Procès des viols de Mazan : l’appel de 17 accusés revient-il à nier l’infraction, comme le soutient Aurore Bergé ?
Autrice : Laurine Ferrari, Master 2 Droit pénal approfondi à Nancy
Relecteur : Jean-Baptiste Thierry, professeur de droit pénal, université de Lorraine
Liens d’intérêts ou fonctions politiques déclarés des intervenants à l’article : aucun
Secrétariat de rédaction : Maylis Ygrand, journaliste
Source : Aurore Bergé dans une interview sur France Inter, le 3 janvier 2025
Après avoir rappelé que faire appel d’une condamnation était un droit, Aurore Bergé a sous-entendu que les hommes condamnés dans le procès des viols de Mazan qui en ont fait usage auraient dû s’abstenir, notamment en raison des preuves. Or, il s’agit d’une contradiction juridiquement incorrecte : interjeter appel est un droit absolu pour la personne condamnée, qu’il existe ou non des preuves incontestables.
Invitée sur France Inter le 3 janvier dernier, Aurore Bergé, la nouvelle ministre chargée de l’Égalité entre les femmes et les hommes et de la lutte contre les discriminations, s’est prononcée sur l’appel qui a été interjeté par 17 des condamnés dans le procès dit « des viols de Mazan ».
D’après elle, si interjeter appel constitue bel et bien un droit, le fait d’en faire usage lorsqu’une condamnation pour des faits de viols a été prononcée en présence de preuves reviendrait à nier l’infraction.
L’appel : un droit absolu pour les condamnés
Qu’il soit question d’un crime, d’un délit ou d’une contravention, la faculté pour un condamné de faire réexaminer son affaire par une autre juridiction est un droit. Sur ce point, l’ancienne députée a dit juste. Et une telle possibilité en matière criminelle n’est pas si nouvelle, puisqu’elle est née de la loi du 15 juin 2000, entrée en vigueur le 1er janvier 2001.
En vertu des articles 380-1 et 380-2 du Code de procédure pénale, l’accusé, tout comme le ministère public, dispose de la faculté de faire appel d’un arrêt de condamnation rendu par la cour d’assises en premier ressort. Cet appel est porté devant une autre cour d’assises chargée de juger une seconde fois l’affaire.
La cour criminelle départementale, nouvelle juridiction criminelle compétente pour juger l’infraction de viol, notamment dans le cadre du procès des viols de Mazan, ne fait pas exception à cette règle, rappelée à l’article 380-21 du même code.

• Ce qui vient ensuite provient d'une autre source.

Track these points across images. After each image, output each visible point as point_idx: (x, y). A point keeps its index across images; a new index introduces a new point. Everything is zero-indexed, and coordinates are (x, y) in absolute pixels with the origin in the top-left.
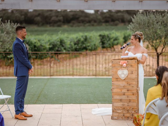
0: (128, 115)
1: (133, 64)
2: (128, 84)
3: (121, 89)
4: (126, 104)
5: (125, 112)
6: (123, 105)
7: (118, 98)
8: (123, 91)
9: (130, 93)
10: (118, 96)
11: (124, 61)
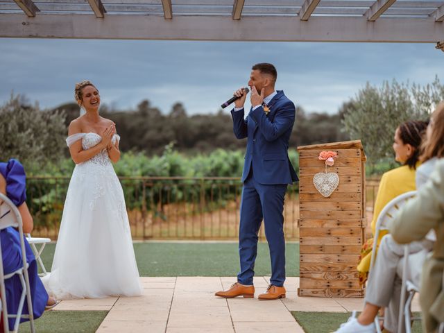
0: (339, 285)
1: (350, 159)
2: (339, 209)
3: (322, 222)
4: (334, 257)
5: (331, 278)
6: (327, 260)
7: (314, 243)
8: (326, 226)
9: (342, 230)
10: (314, 238)
11: (330, 152)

Et pourtant, « même confronté à des images, à des preuves, il y a encore ce déni… » s’est étonnée la nouvelle Ministre. À en croire les paroles de cette dernière, l’existence de preuves devrait dissuader une personne condamnée pour viol de faire appel. Or, rien de tel n’est prévu dans la loi. Qu’il s’agisse de viol, comme c’est le cas dans ce procès, ou de n’importe quelle autre infraction, le droit d’appel pour la personne condamnée existe, indépendamment des preuves.
Par ailleurs, l’existence de preuves de la commission d’une infraction ne va pas automatiquement de pair avec une condamnation pénale. Par exemple, l’auteur des faits peut être déclaré irresponsable pénalement, en cas par exemple de trouble mental ayant aboli son discernement. Autre exemple, les faits matériels peuvent bien constituer l’infraction — en l’occurrence, les actes de pénétration sexuelle — mais il faut que l’élément moral du viol soit prouvé : c’est une ligne de défense développée par certains accusés dans le procès.
La contestation de la culpabilité mais pas que
Selon Aurore Bergé, l’appel interjeté par 17 des condamnés du procès des viols de Mazan « en dit long ». Elle a ainsi énoncé que « l’on ne reconnaît jamais avoir violé », comme si le fait pour ces personnes d’interjeter appel ne pouvait que signifier qu’ils nient leur culpabilité.
Or, l’appel formulé par une personne condamnée ne porte pas systématiquement sur la décision l’ayant déclaré coupable. Il peut en effet s’agir de l’une des raisons entraînant l’accusé à demander le réexamen de son affaire. Mais un second procès peut aussi être demandé en raison de la durée de la peine, que le condamné peut juger trop élevée. Plus rare, mais juridiquement possible, l’appel peut porter sur le montant des dommages et intérêts que la personne a été condamnée à verser à la partie civile.
En définitive, le droit d’appel a été exercé conformément aux dispositions prévues par la loi. Un nouveau procès se tiendra donc fin 2025, avec la particularité que le jury populaire retrouvera sa place au sein de la cour, l’appel des décisions de la cour criminelle départementale étant porté devant la cour d’assises.